Dat komt boven op een ander dossier, waar de Kamer éígenlijk over wilde vergaderen: het vergroenen van de fabriek. Tata Steel is verantwoordelijk voor 7 procent van de totale nationale CO2 -uitstoot. Over de manier waarop die omlaag moet, hebben veel partijen erg duidelijke meningen. Het beloofde al een scherp debat te worden – en dat is sinds donderdag alleen maar meer zo.
Toch staat de politiek, zowel in Den Haag als lokaal, in beide kwesties min of meer machteloos. In het gezondheidsdossier was dat donderdag nog het beste zichtbaar in de reactie van gedeputeerde Jeroen Olthof van Noord-Holland. De provincie is verantwoordelijk voor de controle op Tata Steel, niet het Rijk, maar Olthof zei tegen de „grenzen van onze mogelijkheden” aan te lopen, en vroeg de landelijke politiek om hulp.

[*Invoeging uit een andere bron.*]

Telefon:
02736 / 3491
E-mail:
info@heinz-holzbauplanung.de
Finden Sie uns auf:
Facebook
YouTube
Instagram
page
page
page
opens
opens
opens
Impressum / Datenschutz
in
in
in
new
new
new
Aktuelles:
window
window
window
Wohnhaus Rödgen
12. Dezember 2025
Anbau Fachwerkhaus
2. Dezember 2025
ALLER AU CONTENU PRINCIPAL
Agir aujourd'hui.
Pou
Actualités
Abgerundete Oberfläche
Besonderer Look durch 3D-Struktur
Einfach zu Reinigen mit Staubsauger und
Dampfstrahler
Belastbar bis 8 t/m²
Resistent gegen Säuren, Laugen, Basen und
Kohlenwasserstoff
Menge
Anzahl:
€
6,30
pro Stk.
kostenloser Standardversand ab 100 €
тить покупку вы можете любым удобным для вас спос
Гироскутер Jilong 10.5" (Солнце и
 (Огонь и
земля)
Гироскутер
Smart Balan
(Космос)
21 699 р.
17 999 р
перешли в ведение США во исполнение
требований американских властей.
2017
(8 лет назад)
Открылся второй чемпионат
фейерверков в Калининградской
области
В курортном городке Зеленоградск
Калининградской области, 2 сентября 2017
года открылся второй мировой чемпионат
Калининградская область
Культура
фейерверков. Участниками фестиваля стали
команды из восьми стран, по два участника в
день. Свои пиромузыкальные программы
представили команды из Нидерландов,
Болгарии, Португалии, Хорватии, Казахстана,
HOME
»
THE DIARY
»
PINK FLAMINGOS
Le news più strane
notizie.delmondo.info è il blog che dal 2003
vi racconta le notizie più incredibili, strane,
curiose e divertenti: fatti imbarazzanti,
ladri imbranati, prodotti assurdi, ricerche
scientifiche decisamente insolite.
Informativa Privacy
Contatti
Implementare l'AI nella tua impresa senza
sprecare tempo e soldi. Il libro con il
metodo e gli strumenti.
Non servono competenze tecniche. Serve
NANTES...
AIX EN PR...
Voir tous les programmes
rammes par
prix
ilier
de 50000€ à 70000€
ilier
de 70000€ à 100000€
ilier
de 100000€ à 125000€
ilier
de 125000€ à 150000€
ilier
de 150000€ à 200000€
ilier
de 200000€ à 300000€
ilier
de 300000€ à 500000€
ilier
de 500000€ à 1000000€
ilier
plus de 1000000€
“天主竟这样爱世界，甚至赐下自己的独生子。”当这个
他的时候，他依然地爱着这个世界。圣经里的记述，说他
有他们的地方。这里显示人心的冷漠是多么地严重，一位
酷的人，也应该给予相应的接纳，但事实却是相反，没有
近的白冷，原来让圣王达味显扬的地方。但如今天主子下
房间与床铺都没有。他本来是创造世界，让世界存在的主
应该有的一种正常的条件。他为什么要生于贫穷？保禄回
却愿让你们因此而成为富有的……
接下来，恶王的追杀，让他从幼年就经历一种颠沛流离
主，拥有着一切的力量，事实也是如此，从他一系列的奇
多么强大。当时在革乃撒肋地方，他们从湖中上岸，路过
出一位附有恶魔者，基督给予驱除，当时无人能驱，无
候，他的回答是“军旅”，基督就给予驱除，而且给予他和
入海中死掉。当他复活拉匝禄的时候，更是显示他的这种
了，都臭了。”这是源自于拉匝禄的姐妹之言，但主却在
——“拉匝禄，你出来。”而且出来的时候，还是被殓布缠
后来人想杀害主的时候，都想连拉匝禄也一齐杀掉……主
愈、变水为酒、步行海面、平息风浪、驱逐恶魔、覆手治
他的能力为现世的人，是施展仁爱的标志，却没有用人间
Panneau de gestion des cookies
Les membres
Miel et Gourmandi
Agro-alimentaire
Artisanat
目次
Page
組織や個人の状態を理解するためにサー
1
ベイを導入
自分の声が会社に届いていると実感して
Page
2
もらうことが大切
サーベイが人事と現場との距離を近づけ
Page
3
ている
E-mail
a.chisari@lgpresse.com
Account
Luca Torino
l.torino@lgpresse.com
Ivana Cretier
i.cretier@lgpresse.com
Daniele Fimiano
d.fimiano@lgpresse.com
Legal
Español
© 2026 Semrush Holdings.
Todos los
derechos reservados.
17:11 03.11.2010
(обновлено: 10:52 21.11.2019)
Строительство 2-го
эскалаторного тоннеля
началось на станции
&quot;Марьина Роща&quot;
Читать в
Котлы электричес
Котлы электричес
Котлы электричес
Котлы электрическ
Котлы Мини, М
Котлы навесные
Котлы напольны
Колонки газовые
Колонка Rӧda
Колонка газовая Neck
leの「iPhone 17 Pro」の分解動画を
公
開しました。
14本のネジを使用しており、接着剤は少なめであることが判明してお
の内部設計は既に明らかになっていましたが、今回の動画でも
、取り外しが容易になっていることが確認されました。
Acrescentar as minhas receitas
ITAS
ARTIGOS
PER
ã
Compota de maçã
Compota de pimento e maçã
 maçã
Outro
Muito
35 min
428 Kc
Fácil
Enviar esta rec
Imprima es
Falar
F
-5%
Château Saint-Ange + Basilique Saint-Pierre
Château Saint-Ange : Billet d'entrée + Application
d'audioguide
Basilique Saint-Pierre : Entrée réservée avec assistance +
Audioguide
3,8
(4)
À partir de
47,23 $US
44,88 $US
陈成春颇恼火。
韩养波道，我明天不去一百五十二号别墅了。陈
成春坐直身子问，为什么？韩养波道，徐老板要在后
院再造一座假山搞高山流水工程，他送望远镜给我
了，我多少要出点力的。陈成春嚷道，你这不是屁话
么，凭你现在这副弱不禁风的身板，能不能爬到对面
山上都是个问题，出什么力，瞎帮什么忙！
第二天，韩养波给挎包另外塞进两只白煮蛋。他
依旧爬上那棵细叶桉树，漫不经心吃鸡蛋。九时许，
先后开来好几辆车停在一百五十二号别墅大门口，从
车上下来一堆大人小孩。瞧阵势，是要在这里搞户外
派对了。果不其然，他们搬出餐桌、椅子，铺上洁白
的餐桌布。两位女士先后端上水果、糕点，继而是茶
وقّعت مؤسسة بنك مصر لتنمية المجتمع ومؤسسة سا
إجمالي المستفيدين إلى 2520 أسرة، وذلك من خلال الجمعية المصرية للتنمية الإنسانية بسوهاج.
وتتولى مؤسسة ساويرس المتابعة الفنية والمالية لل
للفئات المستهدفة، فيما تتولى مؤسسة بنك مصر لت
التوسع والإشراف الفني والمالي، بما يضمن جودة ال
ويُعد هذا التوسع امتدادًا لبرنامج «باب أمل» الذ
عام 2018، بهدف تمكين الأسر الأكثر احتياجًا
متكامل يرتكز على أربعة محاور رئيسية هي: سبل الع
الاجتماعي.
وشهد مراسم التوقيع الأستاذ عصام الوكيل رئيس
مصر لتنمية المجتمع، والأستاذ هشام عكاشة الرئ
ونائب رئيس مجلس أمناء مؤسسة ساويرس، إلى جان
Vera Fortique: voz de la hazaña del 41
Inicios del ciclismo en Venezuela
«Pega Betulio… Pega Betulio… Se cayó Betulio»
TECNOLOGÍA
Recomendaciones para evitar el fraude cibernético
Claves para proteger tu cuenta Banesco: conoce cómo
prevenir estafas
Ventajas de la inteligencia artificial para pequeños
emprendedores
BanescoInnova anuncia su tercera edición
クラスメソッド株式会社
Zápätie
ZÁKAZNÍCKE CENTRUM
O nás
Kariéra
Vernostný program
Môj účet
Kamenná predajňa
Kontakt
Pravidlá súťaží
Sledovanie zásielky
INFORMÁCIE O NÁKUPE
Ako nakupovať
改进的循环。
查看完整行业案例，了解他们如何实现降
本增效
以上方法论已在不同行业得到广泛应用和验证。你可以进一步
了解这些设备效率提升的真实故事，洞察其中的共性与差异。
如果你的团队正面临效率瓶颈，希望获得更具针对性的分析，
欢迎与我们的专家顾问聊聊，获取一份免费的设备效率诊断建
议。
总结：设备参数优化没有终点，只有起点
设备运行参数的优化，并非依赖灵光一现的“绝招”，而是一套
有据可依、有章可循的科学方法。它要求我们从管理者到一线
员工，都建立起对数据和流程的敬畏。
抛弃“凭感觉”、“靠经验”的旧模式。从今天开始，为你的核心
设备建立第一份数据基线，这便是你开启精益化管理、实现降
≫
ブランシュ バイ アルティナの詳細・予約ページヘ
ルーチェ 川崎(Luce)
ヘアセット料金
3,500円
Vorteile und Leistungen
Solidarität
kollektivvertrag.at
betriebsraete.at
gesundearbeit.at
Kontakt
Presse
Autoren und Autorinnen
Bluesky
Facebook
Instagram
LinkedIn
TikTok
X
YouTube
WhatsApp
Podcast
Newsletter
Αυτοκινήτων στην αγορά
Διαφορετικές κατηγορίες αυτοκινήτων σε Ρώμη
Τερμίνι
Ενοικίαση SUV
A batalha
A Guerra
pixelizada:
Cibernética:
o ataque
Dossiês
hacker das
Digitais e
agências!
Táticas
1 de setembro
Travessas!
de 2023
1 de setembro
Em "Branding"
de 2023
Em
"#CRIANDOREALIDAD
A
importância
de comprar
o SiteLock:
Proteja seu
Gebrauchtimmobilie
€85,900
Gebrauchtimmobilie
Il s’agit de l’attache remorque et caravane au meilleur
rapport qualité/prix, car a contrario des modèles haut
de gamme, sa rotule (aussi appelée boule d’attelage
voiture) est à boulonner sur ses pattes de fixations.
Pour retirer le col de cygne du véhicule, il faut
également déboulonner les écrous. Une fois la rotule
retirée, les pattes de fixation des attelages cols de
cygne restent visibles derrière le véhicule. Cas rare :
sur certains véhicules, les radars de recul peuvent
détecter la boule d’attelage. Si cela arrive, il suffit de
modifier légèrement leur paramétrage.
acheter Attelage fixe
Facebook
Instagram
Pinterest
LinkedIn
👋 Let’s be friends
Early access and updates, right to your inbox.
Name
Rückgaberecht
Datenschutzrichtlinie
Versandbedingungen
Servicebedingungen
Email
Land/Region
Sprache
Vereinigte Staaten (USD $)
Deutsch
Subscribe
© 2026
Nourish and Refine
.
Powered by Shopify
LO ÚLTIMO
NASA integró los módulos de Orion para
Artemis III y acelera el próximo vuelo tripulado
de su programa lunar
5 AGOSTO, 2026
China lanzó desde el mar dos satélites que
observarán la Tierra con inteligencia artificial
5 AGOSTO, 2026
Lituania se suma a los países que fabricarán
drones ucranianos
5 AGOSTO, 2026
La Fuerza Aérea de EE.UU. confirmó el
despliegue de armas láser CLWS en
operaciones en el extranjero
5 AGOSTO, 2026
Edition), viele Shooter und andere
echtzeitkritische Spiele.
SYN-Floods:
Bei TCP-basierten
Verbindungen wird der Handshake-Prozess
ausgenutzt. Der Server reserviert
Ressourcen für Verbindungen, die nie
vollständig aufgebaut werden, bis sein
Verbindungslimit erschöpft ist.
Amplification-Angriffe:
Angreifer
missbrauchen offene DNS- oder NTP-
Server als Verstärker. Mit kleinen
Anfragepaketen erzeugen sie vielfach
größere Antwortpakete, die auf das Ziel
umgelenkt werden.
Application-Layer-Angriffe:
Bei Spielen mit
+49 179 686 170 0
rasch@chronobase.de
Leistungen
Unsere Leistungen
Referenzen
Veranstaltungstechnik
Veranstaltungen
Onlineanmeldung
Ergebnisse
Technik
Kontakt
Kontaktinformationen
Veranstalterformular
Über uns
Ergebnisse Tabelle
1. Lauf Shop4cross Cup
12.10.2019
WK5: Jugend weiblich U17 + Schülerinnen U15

Het probleem van Olthof: in feite houdt Tata Steel zich doorgaans aan de normen voor uitstoot. De Omgevingsdienst Noordzeekanaalgebied houdt dat ook tamelijk scherp in de gaten. Tata Steel is inmiddels één van de meest gecontroleerde bedrijven van Nederland, inspecteurs lopen er bijna dagelijks rond.
Bij de omgevingsdienst en de provincie bestaat langer de wens om Tata strengere normen op te leggen. Immers, de zorgen bij omwonenden over de fabriek zijn niet nieuw, en het idee leeft breed dat de uitstootnormen op dit moment niet toegerust zijn op wat er allemaal in het stof zit. Het draait nu in de wetgeving met name om de gevolgen voor het milieu, en minder om de gezondheid.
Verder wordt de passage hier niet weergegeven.